For Article 14 human oversight, the proxy enforces the policy that defines what the human reviewer has to approve and what the AI system can do without review. For Article 26 deployer monitoring, the proxy is the operational point where the deployer's monitoring runs and where the evidence is produced. The Annex III classification is the upstream signal that the obligation chain applies. The architecture has to operate at the per-decision level the chain requires.
If you are deploying an AI system in one of the Annex III categories and the August 2, 2026 deadline is in scope, the Article 12 and Article 19 readiness rests on the per-decision record produced at the AI request boundary. Book a demo today.
Frequently asked questions
- Is a credit-scoring system high-risk under Annex III even if it does not make the final lending decision?
Yes. Point 5(b) covers AI used to evaluate the creditworthiness of natural persons or establish their credit score, regardless of whether the system makes the final lending decision. A credit-scoring system that produces an input for a human underwriter still falls inside Point 5(b). The exception under Article 6(3) does not cover credit scoring in most enterprise deployments, since the score materially influences the human decision.
- How does Annex III interact with the AI Liability Directive?
Annex III is the classification driver under the AI Act. The AI Liability Directive proposal sits alongside the Act and addresses non-contractual civil liability for damages caused by AI systems. The Directive references the AI Act classifications, so an Annex III high-risk system inherits the heightened liability framing under the proposed Directive when adopted. The Liability Directive proposal has progressed slowly through the EU legislative process and is not in force at the time of writing.
- Does an internal-only AI system used by employees fall under Annex III?
The classification depends on what the system does, not on whether the users are employees. An internal AI system used for hiring decisions falls under Point 4. An internal AI system used to determine employee performance evaluations falls under Point 4. An internal AI system used purely for productivity assistance, without informing a decision in one of the listed use cases, does not fall under Annex III on its own. The Annex III scope follows the use case.
- What happens if a deployer uses an AI system in a high-risk use case the provider did not anticipate?
Article 25 covers the case where a deployer's use of an AI system substantially modifies the intended purpose declared by the provider. The deployer in that case takes on the provider obligations for the new intended purpose, including the conformity assessment. This pathway catches AI systems that are sold for general use but deployed for a high-risk Annex III use case.
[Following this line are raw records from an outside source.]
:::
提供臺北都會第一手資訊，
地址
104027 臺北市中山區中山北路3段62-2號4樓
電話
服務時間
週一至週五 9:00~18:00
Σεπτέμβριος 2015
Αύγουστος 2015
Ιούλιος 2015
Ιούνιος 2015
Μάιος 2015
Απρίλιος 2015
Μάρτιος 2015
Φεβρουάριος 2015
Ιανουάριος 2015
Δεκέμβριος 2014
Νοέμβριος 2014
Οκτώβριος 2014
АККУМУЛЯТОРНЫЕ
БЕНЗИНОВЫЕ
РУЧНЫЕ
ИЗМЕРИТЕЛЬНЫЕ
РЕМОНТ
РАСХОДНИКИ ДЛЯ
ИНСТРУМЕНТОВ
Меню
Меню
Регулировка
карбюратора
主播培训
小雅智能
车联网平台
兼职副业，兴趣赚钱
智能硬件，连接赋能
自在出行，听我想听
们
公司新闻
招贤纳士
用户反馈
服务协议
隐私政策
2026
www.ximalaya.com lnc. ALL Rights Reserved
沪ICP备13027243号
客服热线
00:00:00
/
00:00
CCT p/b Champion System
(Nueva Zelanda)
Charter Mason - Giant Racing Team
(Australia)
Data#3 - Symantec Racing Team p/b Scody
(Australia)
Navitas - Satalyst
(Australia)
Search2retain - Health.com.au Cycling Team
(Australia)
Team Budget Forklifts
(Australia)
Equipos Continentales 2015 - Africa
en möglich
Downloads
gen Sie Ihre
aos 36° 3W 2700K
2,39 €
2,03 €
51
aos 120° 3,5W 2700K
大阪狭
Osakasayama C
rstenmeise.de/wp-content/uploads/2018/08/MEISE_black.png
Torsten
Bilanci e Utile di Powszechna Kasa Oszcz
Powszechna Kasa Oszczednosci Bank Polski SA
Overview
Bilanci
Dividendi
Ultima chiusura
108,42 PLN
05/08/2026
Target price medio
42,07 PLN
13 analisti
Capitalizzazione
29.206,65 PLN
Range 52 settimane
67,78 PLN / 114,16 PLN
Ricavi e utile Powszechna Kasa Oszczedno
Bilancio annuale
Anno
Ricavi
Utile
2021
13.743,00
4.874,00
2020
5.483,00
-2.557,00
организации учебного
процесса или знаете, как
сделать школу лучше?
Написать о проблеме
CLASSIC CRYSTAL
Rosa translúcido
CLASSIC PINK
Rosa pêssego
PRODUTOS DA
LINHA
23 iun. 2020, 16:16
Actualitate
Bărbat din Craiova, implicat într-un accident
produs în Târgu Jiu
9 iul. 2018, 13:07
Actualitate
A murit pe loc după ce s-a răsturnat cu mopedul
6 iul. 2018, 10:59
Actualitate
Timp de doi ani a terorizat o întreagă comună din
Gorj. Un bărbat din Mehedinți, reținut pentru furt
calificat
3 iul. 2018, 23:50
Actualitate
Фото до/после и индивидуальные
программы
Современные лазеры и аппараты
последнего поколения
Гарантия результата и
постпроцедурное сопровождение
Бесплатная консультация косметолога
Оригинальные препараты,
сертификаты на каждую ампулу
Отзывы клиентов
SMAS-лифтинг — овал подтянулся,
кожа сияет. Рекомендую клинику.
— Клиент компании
The deployer's procurement and assessment process has to surface the substantial modification before it goes into production.
- Will Annex III be expanded by the Commission?
Article 7 gives the Commission the power to add new use cases to Annex III through delegated acts, after consultation. The Commission has signalled interest in monitoring generative AI deployments in sensitive sectors and may propose additions where market surveillance identifies risks the current Annex III does not cover. Deployers should monitor the Commission's annual review of Annex III for any additions that affect their deployments.